Les agents recenseurs recevaient également des instructions sur la façon d'inscrire la profession, le métier ou l'occupation de certaines personnes. Par exemple, si les fils travaillaient pour leur père, on notait qu'ils exerçaient le même métier que lui. Donc, si un homme était charpentier et que son fils travaillait pour lui, on inscrivait que le fils était également charpentier. Toutefois, tout jeune homme qui étudiait, que ce soit à l'école ou comme apprenti, était inscrit comme étudiant.

Figure 5
Figure 5 - Une capture d'écran du manuel avec le texte : « Colonne 14. La profession, le métier ou l'occupation doivent aussi être inscrits tels que donnés. Quand deux professions sont pratiquées par la même personne, on peut les inscrire toutes deux, ou n'en inscrire qu'une selon l'avis de la personne elle-même. Les enfants qui suivent la profession de leur père ou lui sont associés doivent porter la même indication. Par exemple : Un fils de cultivateur travaillant avec son père doit-être désigné comme " Cultivateur ", le fils d'un charpentier comme " Charpentier ". Les jeunes gens étudiant une profession ou apprenant un métier, doivent être désignés dans cette colonne comme suit : " Etud : en médecine " — " Etud : en loi " — " Apprenti forgeron " et ainsi de suite. Les élèves des maisons d'éducation peuvent être désignés sous le nom générique d'étudiants. »

La profession des femmes était seulement inscrite si leur travail se faisait en dehors de leurs fonctions habituelles à la maison. Dans ces cas, la profession d'une femme était notée par un tiret « — », qui était le même signe que l'on inscrivait pour les enfants.

Figure 6
Figure 6 - Une capture d'écran du manuel contenant le texte suivant : « Quant à ce qui regarde les femmes, à moins qu'elles n'aient une occupation distincte à part des travaux de la maison, elles doivent être désignées comme n'ayant pas de profession spéciale par le signe — ; il en est de même des enfants. Les femmes ayant une occupation spéciale, comme celle de couturière, de commis, d'employée de manufacture, doivent être désignées selon le cas. »

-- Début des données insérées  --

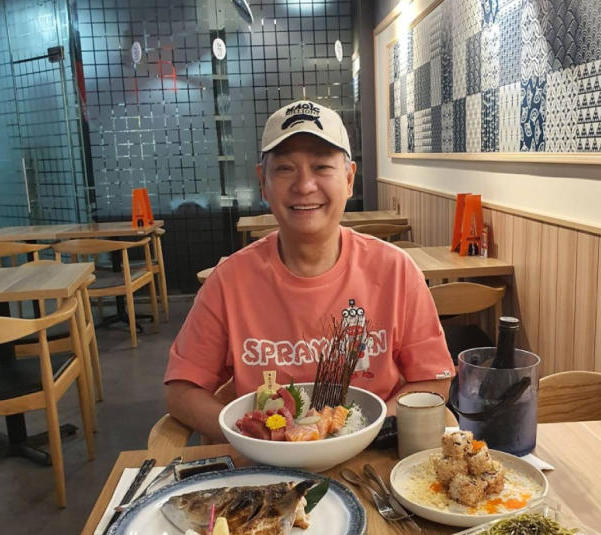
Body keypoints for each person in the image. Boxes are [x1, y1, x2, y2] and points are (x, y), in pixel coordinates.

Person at [164, 100, 454, 441]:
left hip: (369, 462)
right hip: (264, 471)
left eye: (321, 167)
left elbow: (434, 379)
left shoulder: (396, 271)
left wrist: (362, 432)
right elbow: (182, 391)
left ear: (349, 179)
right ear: (263, 182)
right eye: (285, 168)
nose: (304, 185)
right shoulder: (228, 281)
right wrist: (248, 436)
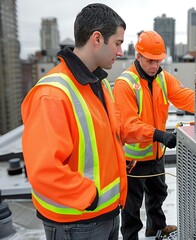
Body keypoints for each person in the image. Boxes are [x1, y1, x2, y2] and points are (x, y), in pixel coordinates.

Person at [21, 3, 141, 240]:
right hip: (76, 223)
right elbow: (44, 170)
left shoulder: (100, 84)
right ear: (97, 39)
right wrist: (90, 196)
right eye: (117, 43)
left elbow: (111, 133)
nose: (120, 52)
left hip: (106, 213)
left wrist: (153, 135)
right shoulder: (52, 94)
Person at [113, 30, 195, 240]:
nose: (154, 66)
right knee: (131, 207)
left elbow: (185, 98)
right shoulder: (125, 84)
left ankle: (156, 228)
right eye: (150, 61)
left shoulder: (163, 78)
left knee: (158, 194)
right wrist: (159, 135)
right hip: (133, 160)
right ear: (138, 56)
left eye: (158, 61)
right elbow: (128, 126)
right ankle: (131, 237)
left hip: (156, 154)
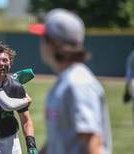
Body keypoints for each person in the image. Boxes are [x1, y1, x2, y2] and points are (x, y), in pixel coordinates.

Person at [29, 8, 112, 154]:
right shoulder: (64, 82)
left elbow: (92, 143)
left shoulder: (78, 83)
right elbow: (59, 138)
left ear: (54, 43)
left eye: (43, 38)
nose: (40, 43)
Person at [123, 42, 134, 123]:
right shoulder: (132, 56)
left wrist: (126, 87)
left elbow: (128, 72)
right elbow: (129, 72)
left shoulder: (131, 56)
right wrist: (127, 87)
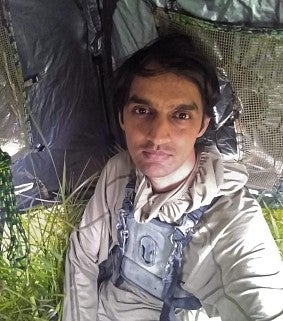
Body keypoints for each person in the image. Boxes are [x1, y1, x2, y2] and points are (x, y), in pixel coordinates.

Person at [62, 35, 283, 321]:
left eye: (180, 115)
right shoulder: (118, 172)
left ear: (202, 124)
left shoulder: (230, 218)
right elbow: (82, 257)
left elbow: (263, 301)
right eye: (142, 111)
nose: (157, 136)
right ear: (122, 117)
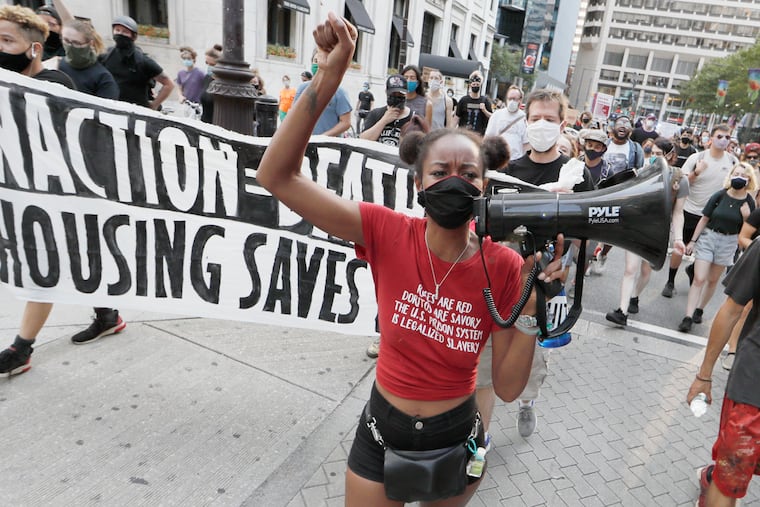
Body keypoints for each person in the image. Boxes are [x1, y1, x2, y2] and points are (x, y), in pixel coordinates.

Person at [256, 14, 565, 505]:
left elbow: (506, 389)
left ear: (485, 185)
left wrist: (532, 299)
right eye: (440, 171)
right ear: (418, 183)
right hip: (382, 433)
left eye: (469, 172)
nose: (454, 181)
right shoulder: (386, 231)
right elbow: (276, 176)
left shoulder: (504, 265)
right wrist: (329, 74)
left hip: (458, 436)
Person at [501, 88, 594, 438]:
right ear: (526, 122)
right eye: (535, 118)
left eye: (549, 119)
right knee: (497, 342)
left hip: (549, 278)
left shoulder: (576, 174)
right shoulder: (510, 171)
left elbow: (588, 226)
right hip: (509, 274)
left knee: (536, 354)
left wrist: (569, 264)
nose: (541, 124)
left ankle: (527, 402)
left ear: (563, 123)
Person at [0, 4, 79, 376]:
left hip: (49, 199)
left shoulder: (53, 86)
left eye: (6, 40)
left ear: (34, 49)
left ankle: (22, 348)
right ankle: (108, 312)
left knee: (41, 268)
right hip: (20, 196)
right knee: (82, 263)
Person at [687, 236, 760, 507]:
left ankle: (710, 476)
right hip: (753, 394)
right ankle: (713, 480)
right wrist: (704, 375)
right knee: (729, 478)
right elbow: (731, 310)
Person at [605, 137, 688, 326]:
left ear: (670, 155)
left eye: (659, 154)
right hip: (637, 226)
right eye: (652, 154)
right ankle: (622, 311)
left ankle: (635, 297)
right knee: (630, 269)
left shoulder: (679, 179)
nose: (655, 158)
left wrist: (679, 238)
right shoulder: (642, 173)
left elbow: (678, 212)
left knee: (645, 270)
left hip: (658, 231)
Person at [678, 162, 757, 332]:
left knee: (712, 280)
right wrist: (692, 241)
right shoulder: (720, 195)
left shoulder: (749, 203)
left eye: (743, 176)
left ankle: (700, 309)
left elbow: (747, 232)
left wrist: (746, 217)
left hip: (729, 242)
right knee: (699, 279)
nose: (739, 178)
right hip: (709, 237)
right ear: (730, 175)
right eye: (736, 174)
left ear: (749, 179)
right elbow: (705, 218)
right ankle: (688, 316)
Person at [662, 125, 738, 298]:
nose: (724, 140)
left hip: (713, 215)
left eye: (727, 137)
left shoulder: (732, 162)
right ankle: (670, 281)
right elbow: (682, 183)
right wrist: (696, 172)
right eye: (720, 136)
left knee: (705, 252)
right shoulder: (697, 157)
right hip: (690, 210)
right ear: (711, 138)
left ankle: (692, 270)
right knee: (679, 248)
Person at [100, 15, 174, 110]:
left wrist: (154, 105)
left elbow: (168, 84)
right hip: (111, 109)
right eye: (117, 30)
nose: (120, 34)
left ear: (133, 36)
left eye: (125, 32)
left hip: (137, 112)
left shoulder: (142, 61)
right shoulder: (106, 56)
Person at [45, 18, 119, 99]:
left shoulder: (103, 78)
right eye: (66, 40)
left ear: (90, 43)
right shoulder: (54, 65)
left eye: (76, 43)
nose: (70, 46)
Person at [293, 51, 352, 136]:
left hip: (329, 146)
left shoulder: (339, 92)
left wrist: (323, 137)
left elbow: (346, 123)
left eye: (322, 60)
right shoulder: (302, 88)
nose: (318, 64)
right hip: (305, 143)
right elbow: (294, 116)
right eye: (315, 61)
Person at [360, 74, 413, 146]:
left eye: (400, 94)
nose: (397, 97)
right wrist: (384, 120)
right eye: (393, 93)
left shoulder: (413, 117)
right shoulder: (375, 114)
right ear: (386, 92)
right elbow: (362, 141)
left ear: (406, 94)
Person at [484, 84, 528, 161]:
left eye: (514, 99)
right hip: (498, 160)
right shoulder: (497, 115)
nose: (512, 101)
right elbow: (488, 138)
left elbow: (526, 143)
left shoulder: (524, 118)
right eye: (509, 98)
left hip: (516, 160)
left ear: (520, 100)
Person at [454, 70, 492, 136]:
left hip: (479, 136)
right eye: (474, 84)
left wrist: (485, 111)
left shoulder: (485, 100)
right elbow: (456, 118)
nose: (475, 86)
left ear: (480, 85)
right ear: (470, 85)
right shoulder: (463, 100)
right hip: (464, 135)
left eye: (477, 84)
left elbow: (492, 117)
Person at [199, 44, 222, 123]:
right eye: (207, 63)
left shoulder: (223, 83)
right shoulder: (207, 78)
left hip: (216, 124)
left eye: (212, 64)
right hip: (204, 122)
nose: (209, 66)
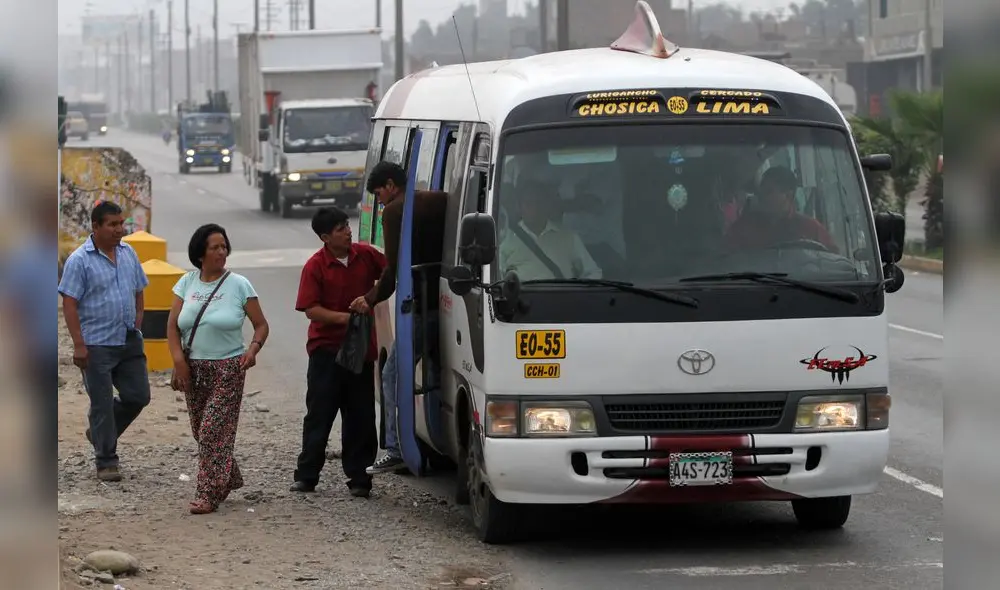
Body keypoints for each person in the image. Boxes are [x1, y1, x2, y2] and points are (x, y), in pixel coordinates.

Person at [167, 224, 269, 515]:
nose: (222, 252)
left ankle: (207, 493)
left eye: (224, 246)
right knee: (201, 431)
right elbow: (172, 326)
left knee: (212, 430)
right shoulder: (186, 283)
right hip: (193, 368)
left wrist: (253, 349)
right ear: (200, 253)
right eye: (215, 247)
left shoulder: (239, 285)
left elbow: (261, 324)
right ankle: (228, 476)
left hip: (229, 368)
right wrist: (178, 362)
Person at [353, 161, 447, 475]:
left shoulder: (395, 212)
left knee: (391, 374)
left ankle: (395, 448)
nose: (380, 202)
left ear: (390, 185)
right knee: (438, 374)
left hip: (419, 308)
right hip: (450, 303)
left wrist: (369, 298)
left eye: (380, 194)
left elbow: (394, 271)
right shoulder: (439, 199)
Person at [292, 207, 386, 497]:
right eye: (340, 228)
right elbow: (311, 309)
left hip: (361, 349)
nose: (348, 231)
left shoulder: (366, 255)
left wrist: (371, 298)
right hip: (327, 350)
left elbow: (391, 274)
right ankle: (307, 476)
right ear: (325, 237)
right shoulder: (315, 266)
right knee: (320, 413)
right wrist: (347, 318)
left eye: (347, 225)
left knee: (361, 414)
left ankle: (360, 478)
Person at [57, 201, 150, 482]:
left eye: (121, 223)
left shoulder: (128, 252)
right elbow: (69, 304)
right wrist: (79, 345)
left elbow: (139, 290)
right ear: (96, 227)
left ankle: (99, 433)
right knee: (102, 403)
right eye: (112, 224)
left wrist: (137, 322)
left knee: (138, 396)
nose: (119, 229)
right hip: (96, 344)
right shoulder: (79, 261)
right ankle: (106, 460)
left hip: (128, 340)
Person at [499, 178, 603, 281]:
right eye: (529, 203)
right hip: (519, 292)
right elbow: (497, 278)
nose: (534, 208)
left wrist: (578, 290)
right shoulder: (505, 239)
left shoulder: (569, 238)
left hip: (562, 292)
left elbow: (593, 273)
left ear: (547, 206)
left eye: (539, 203)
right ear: (519, 207)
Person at [724, 166, 838, 252]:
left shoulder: (811, 228)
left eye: (768, 191)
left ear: (788, 196)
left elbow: (833, 262)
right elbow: (725, 260)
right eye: (760, 191)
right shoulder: (744, 227)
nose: (760, 196)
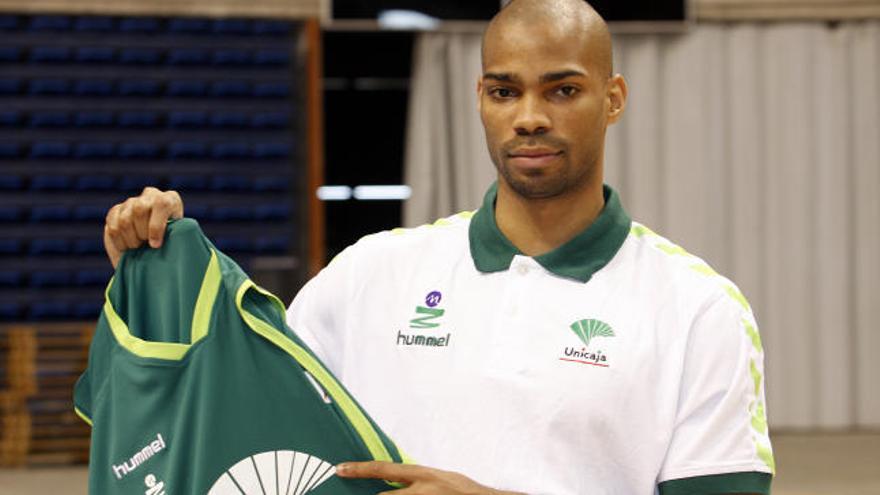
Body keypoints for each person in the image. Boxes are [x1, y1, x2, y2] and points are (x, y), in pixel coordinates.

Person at [103, 0, 774, 493]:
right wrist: (156, 271)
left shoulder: (697, 307)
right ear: (481, 98)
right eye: (505, 91)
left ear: (613, 97)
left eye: (562, 89)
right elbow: (242, 398)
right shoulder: (369, 274)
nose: (531, 115)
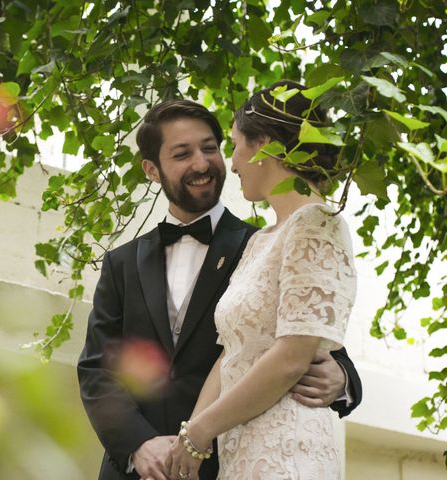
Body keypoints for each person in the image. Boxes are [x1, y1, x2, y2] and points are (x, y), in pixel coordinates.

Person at [78, 98, 362, 480]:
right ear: (152, 170)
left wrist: (343, 378)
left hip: (230, 461)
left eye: (210, 148)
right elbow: (98, 368)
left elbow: (311, 336)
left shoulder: (263, 241)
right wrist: (138, 445)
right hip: (137, 471)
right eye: (182, 154)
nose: (202, 163)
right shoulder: (121, 263)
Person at [164, 81, 357, 480]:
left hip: (288, 453)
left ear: (264, 144)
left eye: (234, 144)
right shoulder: (261, 241)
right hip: (240, 457)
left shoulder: (317, 224)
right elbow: (230, 354)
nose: (231, 163)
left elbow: (291, 357)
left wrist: (200, 433)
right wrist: (187, 441)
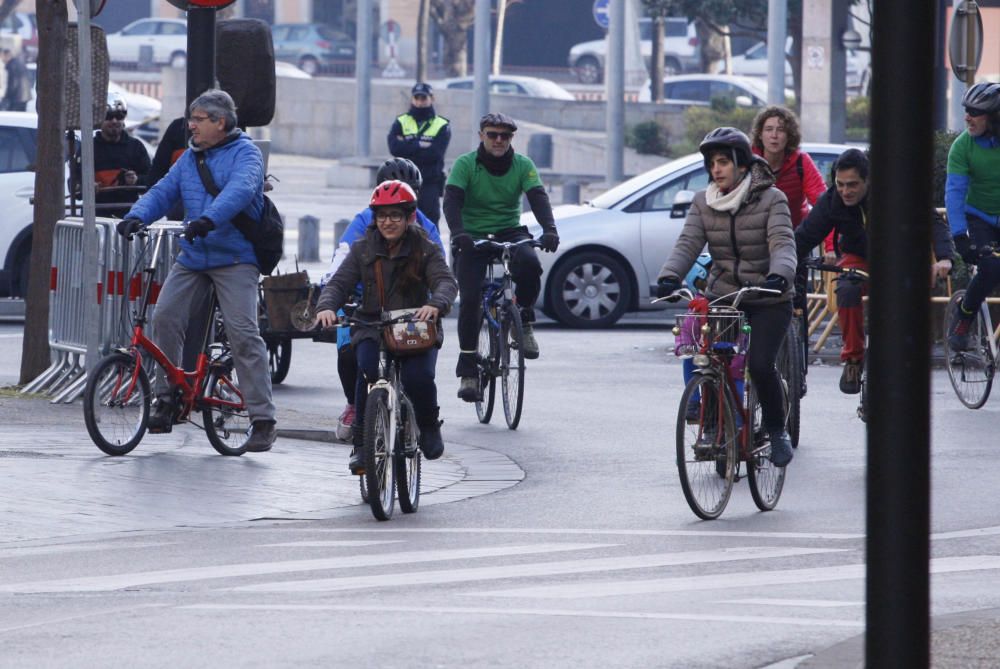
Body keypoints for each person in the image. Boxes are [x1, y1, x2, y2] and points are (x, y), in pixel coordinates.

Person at [115, 89, 277, 452]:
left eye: (200, 118)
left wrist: (208, 218)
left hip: (235, 258)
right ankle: (166, 397)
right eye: (192, 118)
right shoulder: (190, 157)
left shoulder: (246, 153)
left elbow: (239, 190)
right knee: (166, 318)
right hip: (194, 257)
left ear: (221, 122)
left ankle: (263, 419)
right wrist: (135, 216)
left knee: (243, 332)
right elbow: (163, 190)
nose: (191, 125)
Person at [656, 127, 797, 468]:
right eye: (712, 164)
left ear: (743, 165)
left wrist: (780, 274)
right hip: (725, 296)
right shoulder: (704, 202)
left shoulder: (771, 198)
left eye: (723, 162)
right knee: (711, 360)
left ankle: (778, 431)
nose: (716, 169)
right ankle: (715, 425)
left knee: (762, 365)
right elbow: (687, 243)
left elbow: (783, 243)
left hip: (767, 296)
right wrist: (669, 275)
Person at [315, 180, 457, 473]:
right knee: (364, 368)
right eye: (382, 216)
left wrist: (435, 304)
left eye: (395, 216)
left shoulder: (425, 248)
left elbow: (445, 282)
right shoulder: (362, 248)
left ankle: (429, 426)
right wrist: (326, 306)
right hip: (371, 323)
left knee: (419, 377)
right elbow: (338, 283)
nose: (388, 222)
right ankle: (362, 443)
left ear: (409, 218)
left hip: (414, 325)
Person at [795, 148, 953, 391]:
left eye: (853, 185)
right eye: (840, 184)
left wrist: (944, 258)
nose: (845, 191)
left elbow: (934, 222)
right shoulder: (832, 201)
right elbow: (804, 237)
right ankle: (853, 359)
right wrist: (781, 260)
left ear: (868, 180)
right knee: (846, 289)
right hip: (858, 257)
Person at [443, 112, 560, 402]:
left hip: (509, 230)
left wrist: (550, 230)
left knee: (531, 264)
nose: (498, 140)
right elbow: (452, 200)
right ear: (482, 135)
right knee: (470, 299)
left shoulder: (523, 165)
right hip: (472, 235)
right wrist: (458, 233)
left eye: (504, 136)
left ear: (511, 139)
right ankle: (469, 372)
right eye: (492, 134)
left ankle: (524, 319)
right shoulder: (466, 164)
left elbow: (538, 197)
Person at [750, 105, 828, 397]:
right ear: (760, 133)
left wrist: (830, 246)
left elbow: (822, 203)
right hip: (756, 241)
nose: (774, 135)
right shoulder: (749, 160)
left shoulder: (800, 162)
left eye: (780, 130)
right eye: (769, 129)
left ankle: (799, 368)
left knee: (797, 304)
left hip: (793, 240)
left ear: (789, 135)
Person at [946, 82, 1000, 351]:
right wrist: (960, 236)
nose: (967, 116)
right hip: (979, 218)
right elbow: (955, 194)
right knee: (991, 268)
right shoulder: (962, 147)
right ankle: (964, 317)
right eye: (966, 110)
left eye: (975, 112)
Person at [387, 82, 451, 225]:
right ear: (412, 99)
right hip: (404, 183)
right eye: (417, 98)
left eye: (423, 98)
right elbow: (394, 148)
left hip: (429, 184)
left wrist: (407, 145)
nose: (420, 102)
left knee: (429, 226)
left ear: (431, 98)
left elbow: (435, 153)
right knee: (400, 224)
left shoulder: (442, 124)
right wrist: (420, 145)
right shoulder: (401, 121)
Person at [75, 92, 152, 210]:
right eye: (108, 116)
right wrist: (87, 187)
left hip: (128, 216)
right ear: (99, 120)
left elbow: (151, 180)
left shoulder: (136, 147)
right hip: (96, 216)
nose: (114, 121)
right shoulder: (88, 148)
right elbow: (75, 185)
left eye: (119, 116)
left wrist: (136, 180)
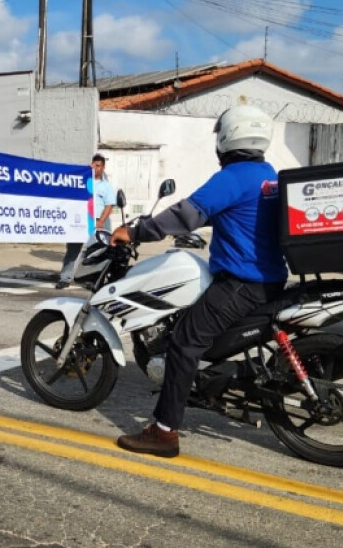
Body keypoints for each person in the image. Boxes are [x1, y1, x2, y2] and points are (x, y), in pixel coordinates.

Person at [110, 105, 289, 458]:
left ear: (227, 137)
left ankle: (164, 432)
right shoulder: (267, 174)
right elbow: (240, 217)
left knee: (185, 340)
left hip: (242, 281)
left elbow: (186, 214)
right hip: (268, 277)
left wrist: (135, 231)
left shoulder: (233, 177)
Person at [57, 153, 116, 289]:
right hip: (80, 219)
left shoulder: (106, 186)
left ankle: (94, 279)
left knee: (97, 251)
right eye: (94, 165)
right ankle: (65, 278)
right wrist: (85, 171)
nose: (96, 168)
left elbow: (109, 205)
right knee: (72, 250)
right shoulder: (82, 181)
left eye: (98, 166)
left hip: (98, 220)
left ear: (103, 167)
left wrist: (101, 221)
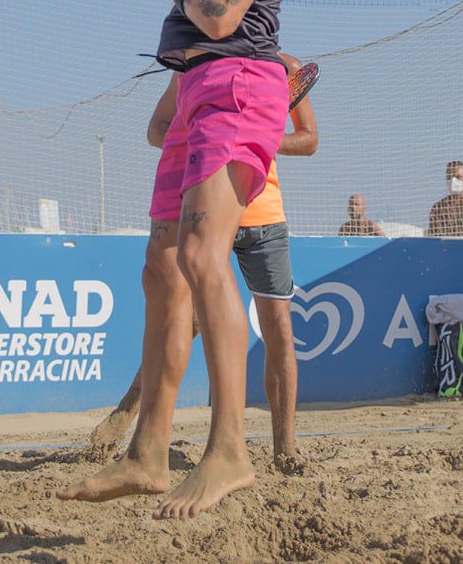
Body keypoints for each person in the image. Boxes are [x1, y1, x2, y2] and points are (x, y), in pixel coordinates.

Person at [16, 0, 314, 519]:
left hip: (240, 85)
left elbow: (222, 14)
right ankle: (148, 453)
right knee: (161, 263)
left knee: (202, 253)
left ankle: (229, 450)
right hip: (192, 90)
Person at [91, 54, 321, 469]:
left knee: (280, 330)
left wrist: (256, 137)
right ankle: (127, 412)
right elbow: (156, 129)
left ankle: (285, 446)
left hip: (262, 214)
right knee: (178, 319)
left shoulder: (284, 67)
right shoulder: (191, 67)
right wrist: (205, 138)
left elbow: (309, 139)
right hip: (206, 207)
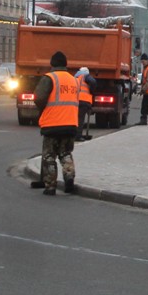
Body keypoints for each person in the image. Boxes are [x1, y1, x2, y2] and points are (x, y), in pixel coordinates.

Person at [33, 51, 79, 196]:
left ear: (52, 64)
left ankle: (50, 186)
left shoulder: (49, 78)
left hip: (52, 124)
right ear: (66, 64)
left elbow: (39, 98)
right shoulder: (73, 80)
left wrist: (42, 110)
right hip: (70, 123)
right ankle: (69, 179)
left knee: (49, 157)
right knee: (66, 153)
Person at [75, 66, 97, 141]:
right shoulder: (85, 76)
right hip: (83, 101)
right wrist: (92, 91)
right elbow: (93, 82)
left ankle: (72, 135)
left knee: (75, 119)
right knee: (80, 119)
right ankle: (78, 136)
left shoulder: (75, 77)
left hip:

Au Tableau 6 : Établissements industriels, le manuel contient des exemples très précis. Lorsque nous pensons à des établissements industriels, nous pensons souvent à des usines ou des projets à grande échelle, mais selon le Manuel contenant l'Acte de recensement, il s'agissait d'endroits où les gens travaillaient pour fabriquer, modifier, créer ou transformer les matériaux, pour la vente ou la consommation, quelle que soit la quantité produite. Dans ce recensement particulier, les moulins et les poteries, ainsi que les magasins de chaussures et les boutiques de vêtements et de tailleurs, étaient tous considérés comme des établissements industriels.

Figure 7
Figure 7 - Une capture d'écran du manuel avec le texte : « Par établissement on entend un local quelconque dans lequel une ou plusieurs personnes sont employées à transformer une matière quelconque en article d'usage ou de consommation, sans égard à la valeur de l'établissement et de ses produits.
Un four à chaux, une fromagerie à part d'une ferme, un chantier de construction de navires, une fabrique d'acide sulfurique, un moulin quelconque, une marbrerie, une poterie, une fonderie, une manufacture de roues ou de voitures, une charcuterie, une raffinerie, une manufacture de draps, une usine quelconque, tout aussi bien que les boutiques de cordonniers, de selliers, de tailleurs, de forgerons, de menuisiers, de charpentiers, etc., etc., sont tous des établissements industriels. Dans les produits de tous ces établissements on doit enregistrer la valeur des travaux ordinaires de réparation et de raccommodage. Il va sans dire que la valeur du travail des ouvriers employés à gage ne doit pas être enregistrée à part, attendu que cela fait partie des produits de l'établissement qui les emploie. »

Conclusion

Nous pouvons en apprendre beaucoup sur le Recensement de 1871, sur le travail des agents recenseurs et sur les perspectives des Canadiens à la fin du XIXe siècle simplement en consultant le Manuel contenant l'Acte de recensement. Aujourd'hui, le fait le plus important n'a pas changé : être un agent recenseur demeure une responsabilité importante.